EXERCISE DATA section start
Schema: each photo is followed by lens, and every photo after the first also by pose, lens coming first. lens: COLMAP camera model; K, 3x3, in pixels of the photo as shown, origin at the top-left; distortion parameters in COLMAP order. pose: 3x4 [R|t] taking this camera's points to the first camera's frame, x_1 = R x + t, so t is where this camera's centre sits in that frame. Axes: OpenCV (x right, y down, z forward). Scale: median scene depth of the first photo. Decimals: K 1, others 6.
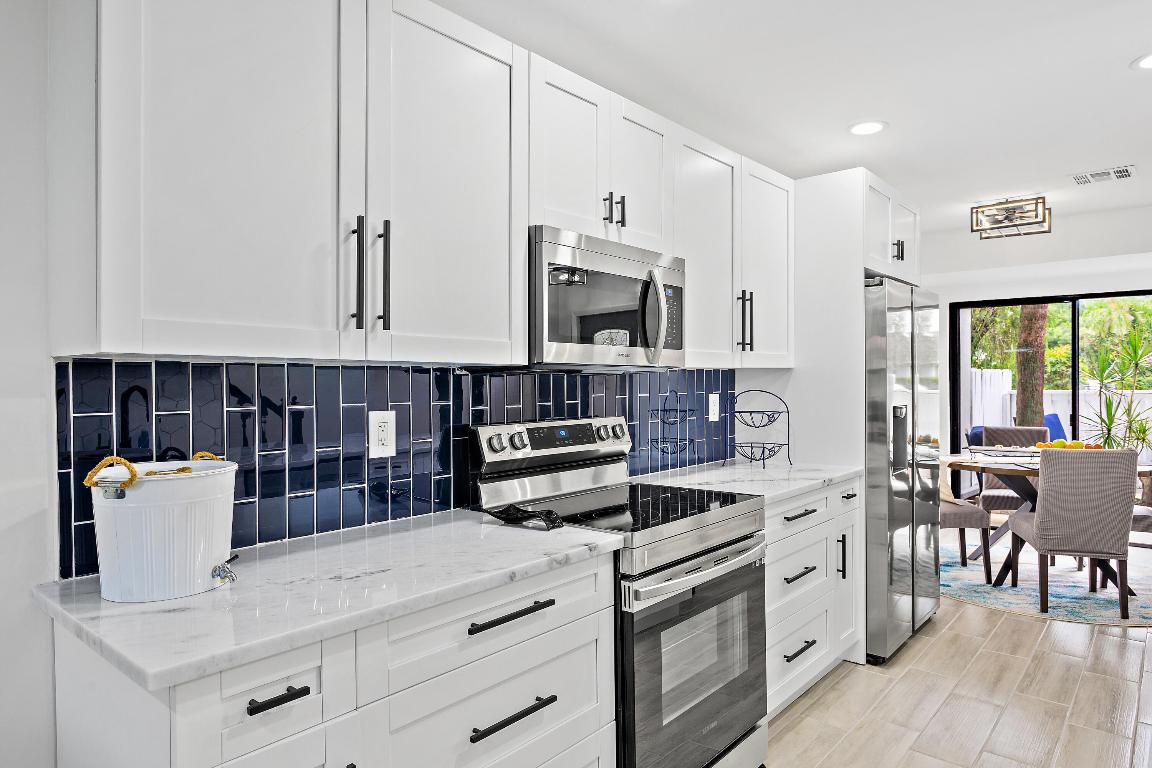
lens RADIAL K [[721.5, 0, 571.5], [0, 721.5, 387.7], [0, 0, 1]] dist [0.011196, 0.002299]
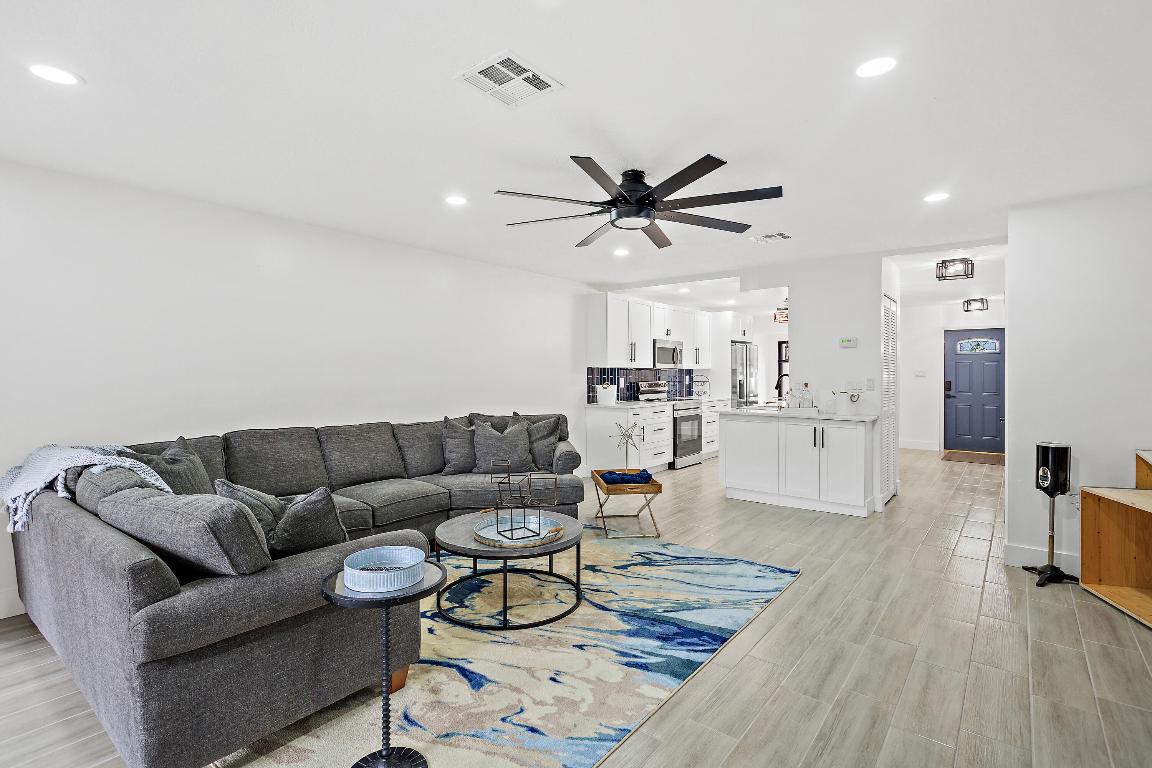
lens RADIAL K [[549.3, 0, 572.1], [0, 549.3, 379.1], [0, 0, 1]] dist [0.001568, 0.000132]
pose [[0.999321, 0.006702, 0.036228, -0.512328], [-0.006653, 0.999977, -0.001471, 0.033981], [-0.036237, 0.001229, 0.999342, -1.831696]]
EXERCISE DATA section end
EXERCISE DATA section start
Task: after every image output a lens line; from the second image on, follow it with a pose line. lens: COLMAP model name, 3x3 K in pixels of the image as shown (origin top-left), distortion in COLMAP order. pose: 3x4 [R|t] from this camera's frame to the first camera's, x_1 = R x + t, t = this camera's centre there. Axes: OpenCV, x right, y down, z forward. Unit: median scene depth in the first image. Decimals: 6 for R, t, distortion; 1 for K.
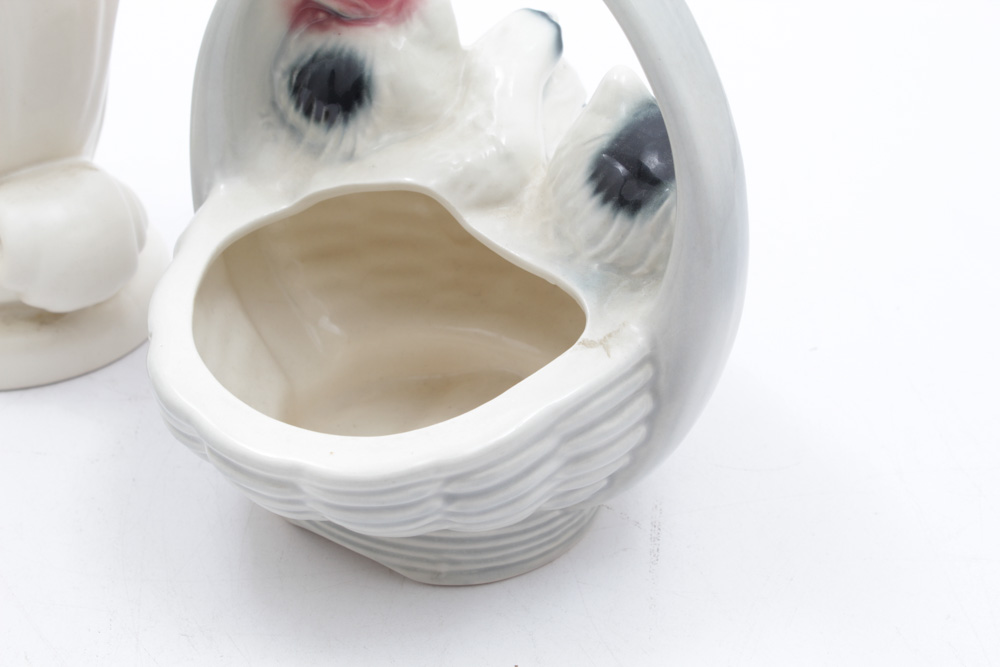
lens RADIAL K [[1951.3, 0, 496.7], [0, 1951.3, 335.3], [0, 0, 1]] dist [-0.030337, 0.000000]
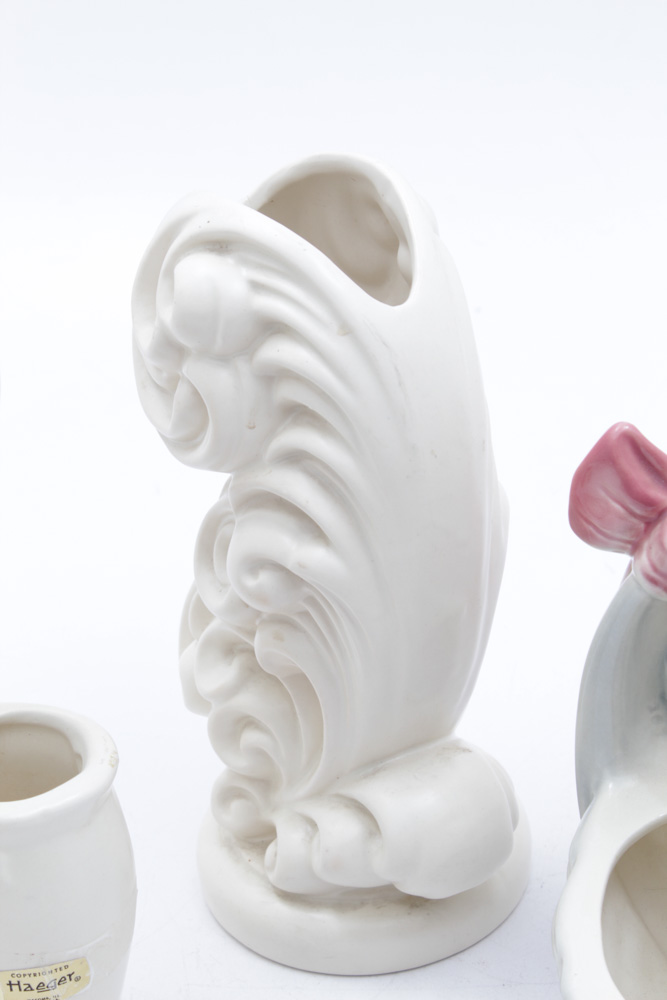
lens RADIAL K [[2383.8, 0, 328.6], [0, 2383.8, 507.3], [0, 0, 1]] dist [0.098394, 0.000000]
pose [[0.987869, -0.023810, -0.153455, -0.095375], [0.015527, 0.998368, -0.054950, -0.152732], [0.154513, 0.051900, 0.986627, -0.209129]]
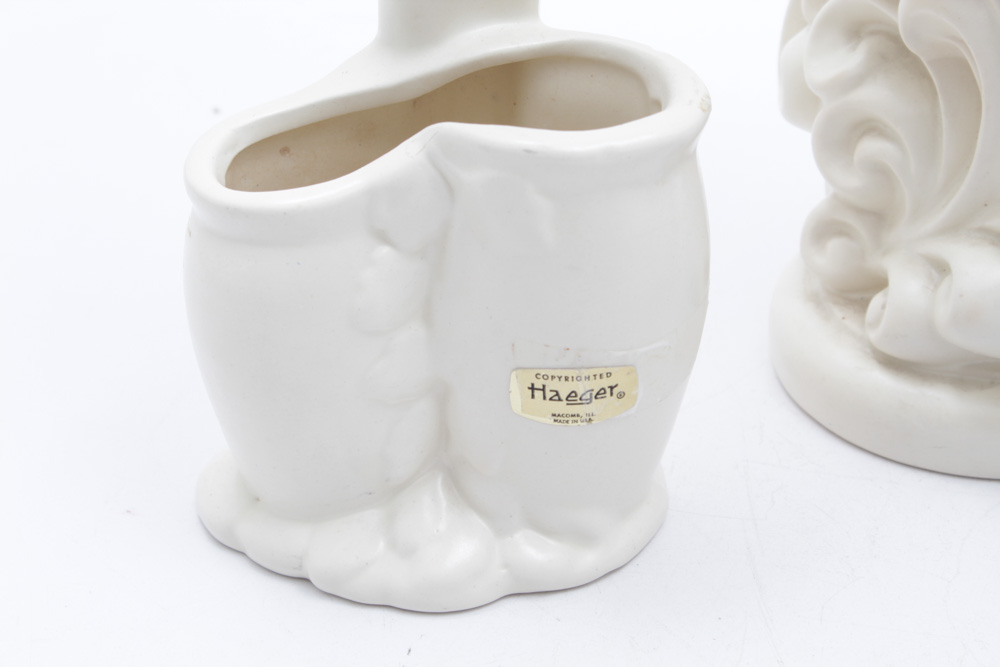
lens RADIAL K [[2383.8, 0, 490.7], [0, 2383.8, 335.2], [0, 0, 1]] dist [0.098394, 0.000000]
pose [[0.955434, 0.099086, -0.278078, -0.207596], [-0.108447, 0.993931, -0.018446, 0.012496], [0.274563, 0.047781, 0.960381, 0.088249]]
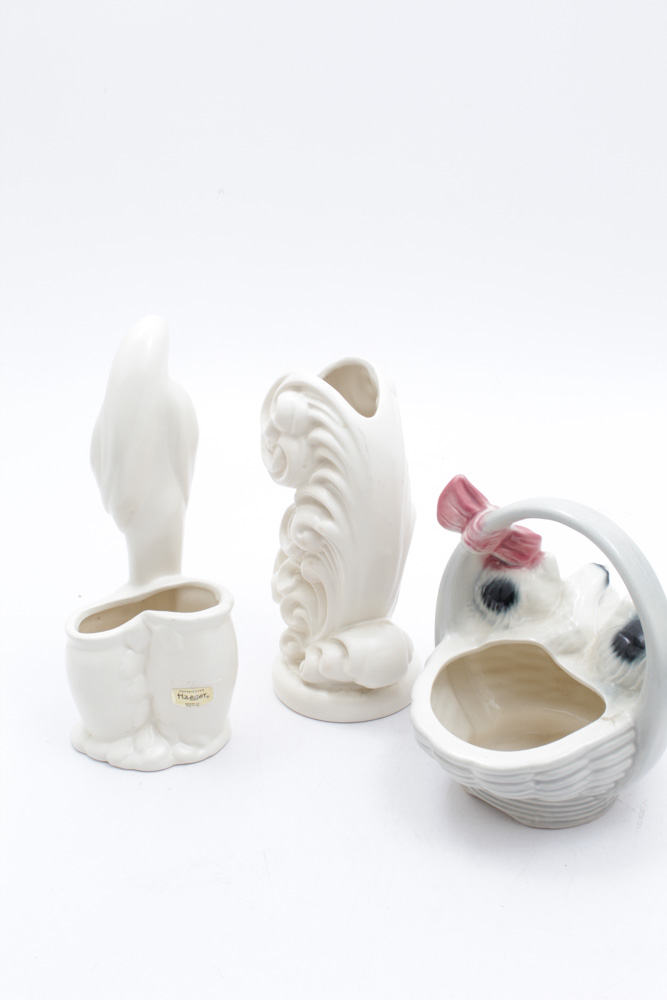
EXERCISE DATA section end
EXERCISE DATA section start
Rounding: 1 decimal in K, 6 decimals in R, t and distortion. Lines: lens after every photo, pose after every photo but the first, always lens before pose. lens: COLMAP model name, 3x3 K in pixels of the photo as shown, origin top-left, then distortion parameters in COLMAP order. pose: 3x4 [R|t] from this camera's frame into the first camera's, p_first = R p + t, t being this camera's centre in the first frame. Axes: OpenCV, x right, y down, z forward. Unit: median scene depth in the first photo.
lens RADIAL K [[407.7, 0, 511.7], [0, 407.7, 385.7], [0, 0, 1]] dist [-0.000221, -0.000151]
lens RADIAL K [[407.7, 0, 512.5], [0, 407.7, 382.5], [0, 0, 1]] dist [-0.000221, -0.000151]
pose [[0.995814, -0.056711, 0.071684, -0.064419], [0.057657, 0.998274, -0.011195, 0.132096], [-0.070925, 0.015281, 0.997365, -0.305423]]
EXERCISE DATA section end
■ **PROBLEM DETAILS**
Return everything in the records from the line containing "Schema: each photo" down to the line containing "0.001229, 0.999342, -1.831696]]", both included, reproducing each line character for character. Leave the pictures out of your answer.

■ **RESPONSE**
Schema: each photo is followed by lens, and every photo after the first also by pose, lens coming first. lens: COLMAP camera model; K, 3x3, in pixels of the photo as shown, origin at the top-left; distortion parameters in COLMAP order. pose: 3x4 [R|t] taking this camera's points to the first camera's frame, x_1 = R x + t, so t is where this camera's centre sits in that frame. Axes: OpenCV (x right, y down, z forward). Scale: median scene depth of the first photo. Decimals: K 1, others 6.
lens RADIAL K [[721.5, 0, 571.5], [0, 721.5, 387.7], [0, 0, 1]] dist [0.011196, 0.002299]
lens RADIAL K [[549.3, 0, 572.1], [0, 549.3, 379.1], [0, 0, 1]] dist [0.001568, 0.000132]
pose [[0.999321, 0.006702, 0.036228, -0.512328], [-0.006653, 0.999977, -0.001471, 0.033981], [-0.036237, 0.001229, 0.999342, -1.831696]]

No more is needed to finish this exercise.